Près de 2 000 généralistes libéraux ont répondu à l’étude BOUM du Dr Julia Eismann sur le burn-out. Les résultats de ce travail d’une envergure inédite, que Le Généraliste dévoile aujourd’hui, montre des chiffres inquiétants sur l’état de santé des médecins de famille dont 4,8 % sont en burn-out sévère. Il met aussi clairement en évidence comment ils peuvent se protéger de la surchauffe professionnelle.
Les professions de santé sont particulièrement exposées à l’épuisement professionnel, et l’étude BOUM (burn-out chez les médecins), travail de thèse du Dr Julia Eismann menée auprès de 2 000 généralistes libéraux (lire p. 11), le démontre une nouvelle fois. 44,7 % des médecins de famille interrogés présentent un type de burn-out, dont 4,8 % une forme sévère.
Mais au-delà de ces chiffres inquiétants, l’étude met en avant les facteurs qui protègent les généralistes. Le burn-out n’est donc pas une fatalité.
S’il fallait dresser le portrait-robot du médecin « bouclier » contre le burn-out, sa première caractéristique serait le sexe. En effet, les femmes apparaissent moins touchées – 3,4 % souffrent de burn-out sévère contre 6,2 % des hommes. Elles sont 59 % à s’en trouver préservées, sept points de plus que leur homologues masculins (51,9 %). L’explication ? Même si elles sont plus soumises au stress, les généralistes femmes parviennent mieux à équilibrer vies de famille et professionnelle.
Pour vivre mieux, travailler à deux (ou plus)
Plus globalement, les généralistes apparaîssent protégés par tout ce qui rompt leur isolement. Parmi les sondés, ceux qui exercent en cabinet de groupe sont moins touchés que les autres, avec une absence de burn-out chez 58,4 % d’entre eux. Ils sont 3,6 % à souffrir d’une forme sévère contre 6,7 % pour ceux travaillant seuls.
La présence d’un secrétariat – sur place ou à distance – représente également un facteur légèrement protecteur.
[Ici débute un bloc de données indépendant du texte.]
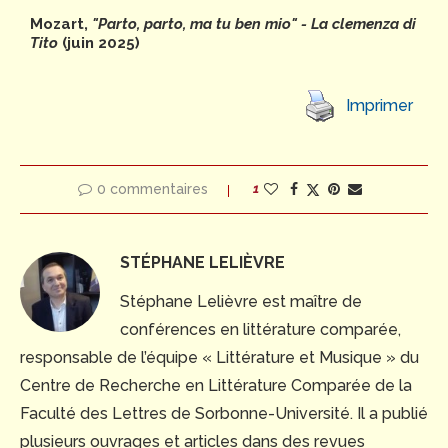
Mozart,
"Parto, parto, ma tu ben mio" - La clemenza di
Tito
(juin 2025)
Imprimer
0 commentaires
1
STÉPHANE LELIÈVRE
Stéphane Lelièvre est maître de
conférences en littérature comparée,
responsable de l’équipe « Littérature et Musique » du
Centre de Recherche en Littérature Comparée de la
Faculté des Lettres de Sorbonne-Université. Il a publié
plusieurs ouvrages et articles dans des revues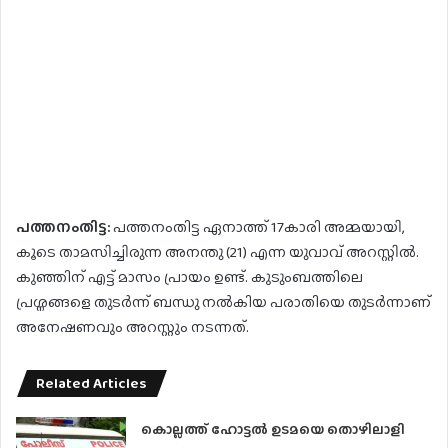
പത്തനംതിട്ട:
പത്തനംതിട്ട ഏനാത്ത് 17കാരി അമ്മയായി,
കൂടെ താമസിച്ചിരുന്ന അനന്തു (21) എന്ന യുവാവ് അറസ്റ്റിൽ.
കുഞ്ഞിന് എട്ട് മാസം പ്രായം ഉണ്ട്. കുടുംബത്തിലെ
പ്രശ്നങ്ങളെ തുടർന്ന് ബന്ധു നൽകിയ പരാതിയെ തുടർന്നാണ്‌
അനേഷണവും അറസ്റ്റും നടന്നത്.
Related Articles
കൊല്ലത്ത് ഹോട്ടല്‍ ഉടമയെ തൊഴിലാളി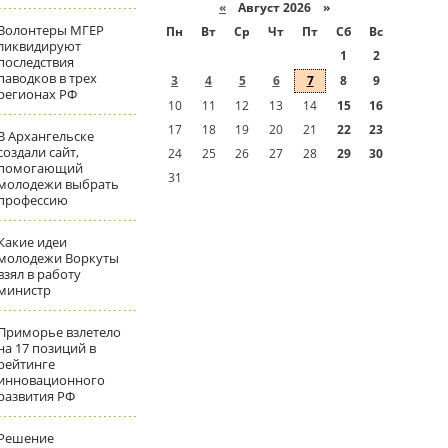
«
Август 2026 »
Волонтеры МГЕР
Пн
Вт
Ср
Чт
Пт
Сб
Вс
ликвидируют
1
2
последствия
паводков в трех
3
4
5
6
7
8
9
регионах РФ
10
11
12
13
14
15
16
17
18
19
20
21
22
23
В Архангельске
создали сайт,
24
25
26
27
28
29
30
помогающий
31
молодежи выбрать
профессию
Какие идеи
молодежи Воркуты
взял в работу
министр
Приморье взлетело
на 17 позиций в
рейтинге
инновационного
развития РФ
Решение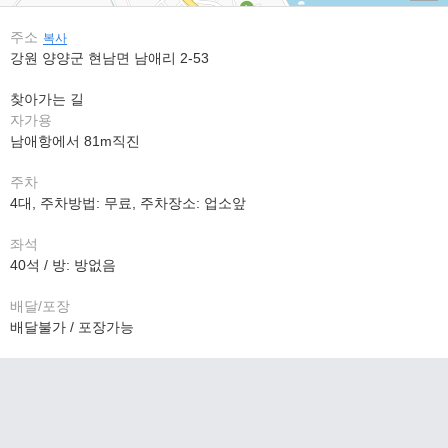
주소
복사
강원 양양군 현남면 남애리 2-53
찾아가는 길
자가용
남애항에서 81m직진
주차
4대, 주차방법: 무료, 주차장소: 업소앞
좌석
40석 / 방: 방없음
배달/포장
배달불가 / 포장가능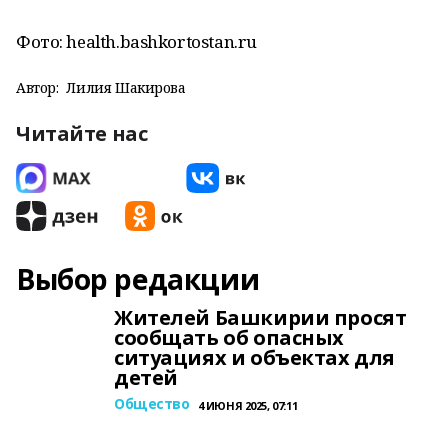
Фото: health.bashkortostan.ru
Автор:
Лилия Шакирова
Читайте нас
Выбор редакции
Жителей Башкирии просят
сообщать об опасных
ситуациях и объектах для
детей
Общество
4 ИЮНЯ 2025, 07:11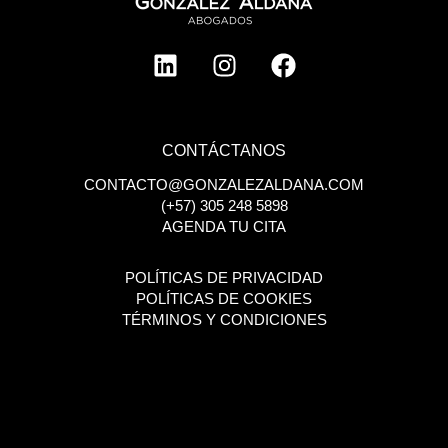
L
I
F
i
n
a
n
s
c
k
t
e
e
a
b
CONTÁCTANOS
d
g
o
CONTACTO@GONZALEZALDANA.COM
i
r
o
(+57) 305 248 5898
n
a
k
AGENDA TU CITA
m
POLÍTICAS DE PRIVACIDAD
POLÍTICAS DE COOKIES
TÉRMINOS Y CONDICIONES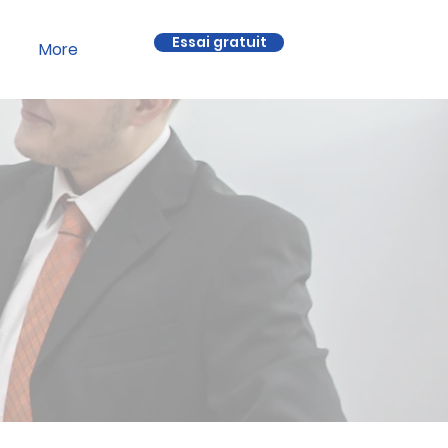
Essai gratuit
More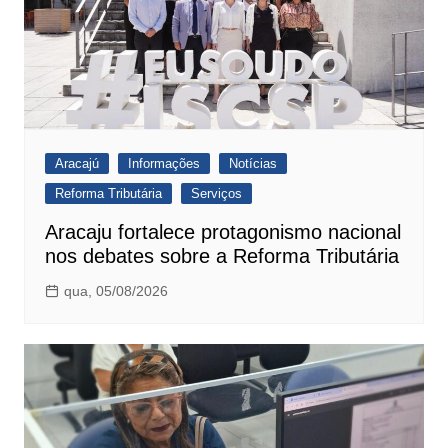
Aracajú
Informações
Notícias
Reforma Tributária
Serviços
Aracaju fortalece protagonismo nacional
nos debates sobre a Reforma Tributária
qua, 05/08/2026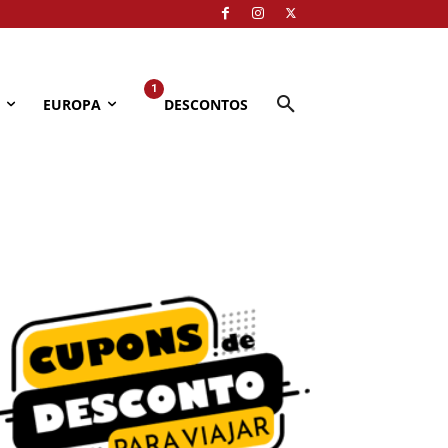
1
EUROPA
DESCONTOS
a
Arraial D'Ajuda
Ásia
Aswan
Bahia
Balneário Camboriú
Bangkok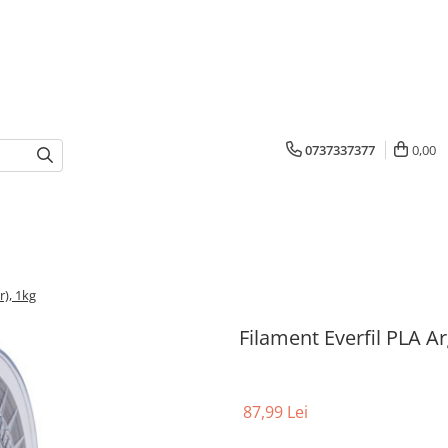
0737337377
0,00
r), 1kg
Filament Everfil PLA Arg
87,99 Lei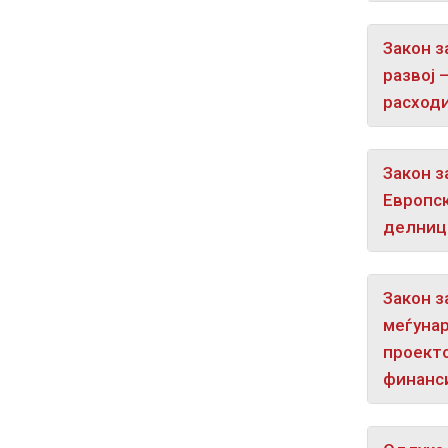
Закон з
развој 
расходи
Закон з
Европск
делница
Закон з
меѓунар
проекто
финанси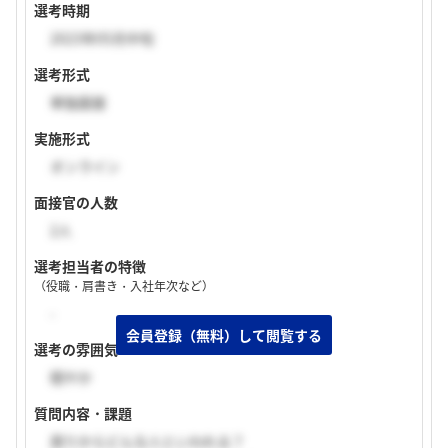
選考時期
2023年05月中旬
選考形式
単独面接
実施形式
オンライン
面接官の人数
2人
選考担当者の特徴
（役職・肩書き・入社年次など）
-
選考の雰囲気
穏やか
質問内容・課題
周りからどんな人といわれる？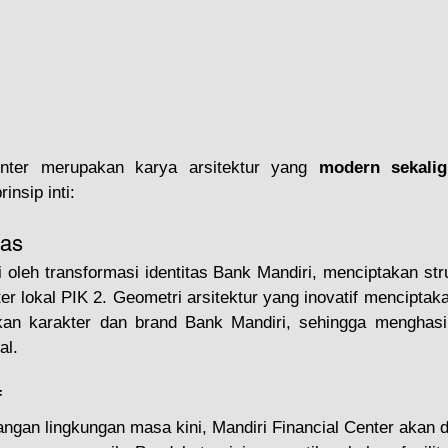
enter merupakan karya arsitektur yang 
modern sekalig
nsip inti:
tas
i oleh transformasi identitas Bank Mandiri, menciptakan stru
er lokal PIK 2. Geometri arsitektur yang inovatif menciptak
an karakter dan brand Bank Mandiri, sehingga menghasil
al.
f
gan lingkungan masa kini, Mandiri Financial Center akan d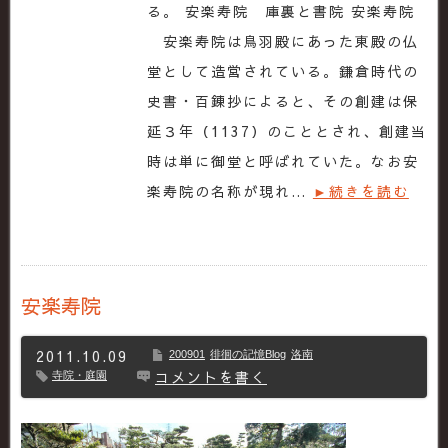
る。 安楽寿院 庫裏と書院 安楽寿院
安楽寿院は鳥羽殿にあった東殿の仏
堂として造営されている。鎌倉時代の
史書・百錬抄によると、その創建は保
延３年（1137）のこととされ、創建当
時は単に御堂と呼ばれていた。なお安
楽寿院の名称が現れ…
►続きを読む
安楽寿院
2011.10.09
200901
徘徊の記憶Blog
洛南
コメントを書く
寺院・庭園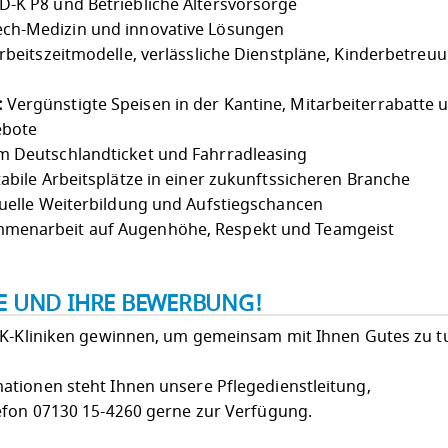
-K P8 und Betriebliche Altersvorsorge
ch-Medizin und innovative Lösungen
Arbeitszeitmodelle, verlässliche Dienstpläne, Kinderbetreu
:
Vergünstigte Speisen in der Kantine, Mitarbeiterrabatte 
ebote
 Deutschlandticket und Fahrradleasing
abile Arbeitsplätze in einer zukunftssicheren Branche
uelle Weiterbildung und Aufstiegschancen
menarbeit auf Augenhöhe, Respekt und Teamgeist
IE UND IHRE BEWERBUNG!
LK-Kliniken gewinnen, um gemeinsam mit Ihnen Gutes zu t
tionen steht Ihnen unsere Pflegedienstleitung,
efon 07130 15-4260 gerne zur Verfügung.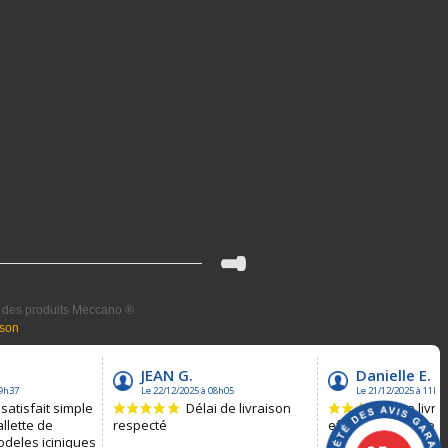
el des produits Meccano ®
ison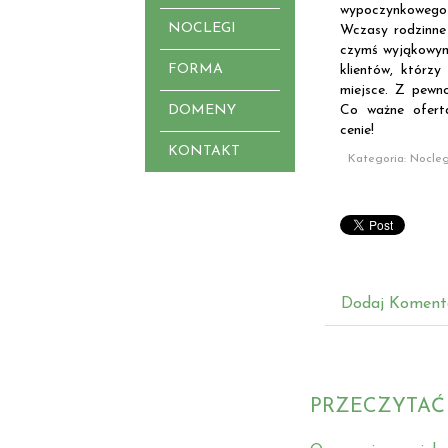
wypoczynkowego
NOCLEGI
Wczasy rodzinne 
czymś wyjąkowym.
FORMA
klientów, którz
miejsce. Z pewno
DOMENY
Co ważne ofert
cenie!
KONTAKT
Kategoria: Nocleg
Dodaj Koment
PRZECZYTAĆ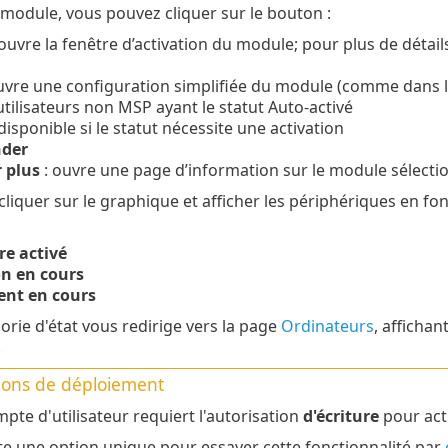
odule, vous pouvez cliquer sur le bouton :
ouvre la fenêtre d’activation du module; pour plus de détails
uvre une configuration simplifiée du module (comme dans 
utilisateurs non MSP ayant le statut Auto-activé
disponible si le statut nécessite une activation
der
 plus
: ouvre une page d’information sur le module sélecti
liquer sur le graphique et afficher les périphériques en fonc
re activé
on en cours
nt en cours
rie d'état vous redirige vers la page
Ordinateurs
, affichan
.
tions de déploiement
pte d'utilisateur requiert l'autorisation
d'écriture
pour acti
ste une option unique pour essayer cette fonctionnalité par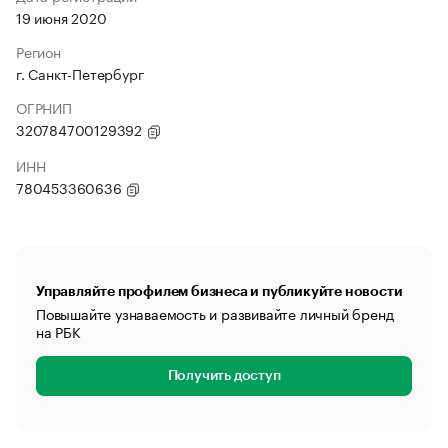
19 июня 2020
Регион
г. Санкт-Петербург
ОГРНИП
320784700129392
ИНН
780453360636
Управляйте профилем бизнеса и публикуйте новости
Повышайте узнаваемость и развивайте личный бренд
на РБК
Получить доступ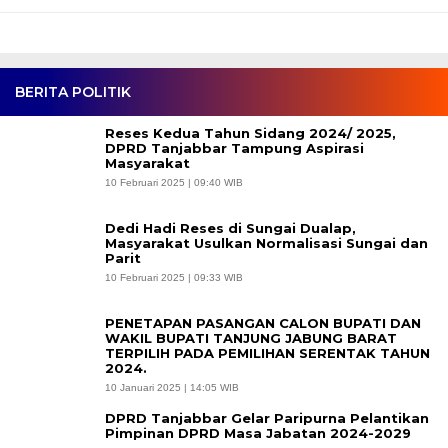
BERITA POLITIK
Reses Kedua Tahun Sidang 2024/ 2025,
DPRD Tanjabbar Tampung Aspirasi
Masyarakat
10 Februari 2025 | 09:40 WIB
Dedi Hadi Reses di Sungai Dualap,
Masyarakat Usulkan Normalisasi Sungai dan
Parit
10 Februari 2025 | 09:33 WIB
PENETAPAN PASANGAN CALON BUPATI DAN
WAKIL BUPATI TANJUNG JABUNG BARAT
TERPILIH PADA PEMILIHAN SERENTAK TAHUN
2024.
10 Januari 2025 | 14:05 WIB
DPRD Tanjabbar Gelar Paripurna Pelantikan
Pimpinan DPRD Masa Jabatan 2024-2029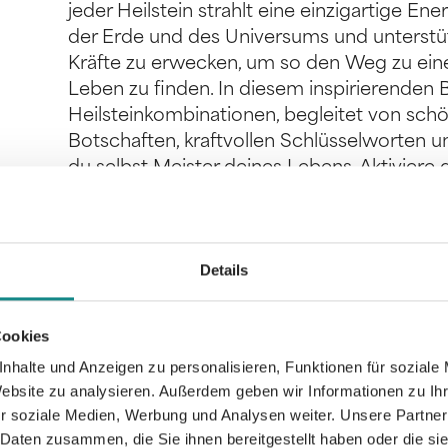
jeder Heilstein strahlt eine einzigartige En
der Erde und des Universums und unterstü
Kräfte zu erwecken, um so den Weg zu ein
Leben zu finden. In diesem inspirierenden 
Heilsteinkombinationen, begleitet von schö
Botschaften, kraftvollen Schlüsselworten u
du selbst Meister deines Lebens. Aktiviere 
werde zu dem Licht- und Friedensbringer, den
Details
Cookies
Informationen
PDF
nhalte und Anzeigen zu personalisieren, Funktionen für soziale
Website zu analysieren. Außerdem geben wir Informationen zu I
r soziale Medien, Werbung und Analysen weiter. Unsere Partner
 Daten zusammen, die Sie ihnen bereitgestellt haben oder die s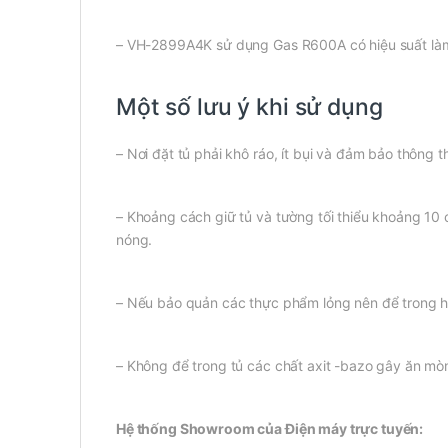
– VH-2899A4K sử dụng Gas R600A có hiệu suất làm 
Một số lưu ý khi sử dụng
– Nơi đặt tủ phải khô ráo, ít bụi và đảm bảo thông 
– Khoảng cách giữ tủ và tường tối thiểu khoảng 10
nóng.
– Nếu bảo quản các thực phẩm lỏng nên để trong hộ
– Không để trong tủ các chất axit -bazo gây ăn mò
Hệ thống Showroom của Điện máy trực tuyến:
Au-delà de la question de l’isolement, on peut y voir un atout en termes d’organisation du travail et le rôle de « filtre » que peut parfois opérer le ou la secrétaire.
Tout comme la présence de collègues ou d’employés, l’accueil de stagiaires est un bienfait pour le praticien. Atout supplémentaire pour le recrutement des futurs maîtres de stage des universités (MSU), l’étude BOUM met en évidence qu’ils sont assez significativement moins touchés par le burn-out. 63,1 % d’entre eux sont épargnés et seulement 2,8 % sont frappés de façon sévère.
Déjà en 2014, une thèse d’Alice Regnault et Adrien Renzo montrait une moindre prévalence du burn-out chez les MSU de la faculté d’Angers, comparée à celle de la population générale des généralistes. Leur étude pointait l’influence bénéfique d’un stagiaire sur deux principaux versants : l’épuisement émotionnel et surtout l’accomplissement personnel – par ailleurs outils de mesure du degré du burn-out.
De l’importance de la visite à domicile
Fait étonnant, les visites à domicile, taxées de chronophages par tant de médecins, font aussi partie de la panoplie anti-déprime. Les chiffres de l’étude parlent d’eux-mêmes. 4,1 % des généralistes qui en réalisent souffraient de burn-out sévère contre 11,3 % de ceux qui n’en font pas. « Ces déplacements induisent un changement de rythme. On casse la routine du cabinet et des consultations à la chaîne», explique le Dr Eismann. Le généraliste va aussi « approfondir les rapports humains avec ses patients en étant confronté à leur quotidien ».
À côté des facteurs qui plaident pour une sortie de l’isolement des généralistes, l’exercice en milieu rural semble étonnamment plus protecteur contre le burn-out que l’exercice en milieu urbain ou semi-rural (respectivement 2,1 %, 4,2 % et 7,1 % de burn-out sévère). Mais le Dr Eismann précise que ce résultat surprenant s’explique probablement en partie par l’ « imprécision de la définition des différents milieux d’exercice ». En effet, les catégories officielles définies par l’Insee ne prennent pas en compte l’offre hospitalière et de spécialistes à laquelle peut avoir accès l’omnipraticien, explique le Dr Eismann.
Les choix d’exercice des généralistes ont donc une influence majeure sur leur état de santé au travail. Mais parallèlement à cela, l’étude démontre aussi l’impact de la gestion de l’équilibre vie professionnelle/vie personnelle. En effet, la pratique d’une activité sportive et/ou de loisirs est un facteur protecteur. Les généralistes qui prennent des congés pour lutter contre le stress sont aussi moins nombreux à être touchés par une forme sévère de burn-out.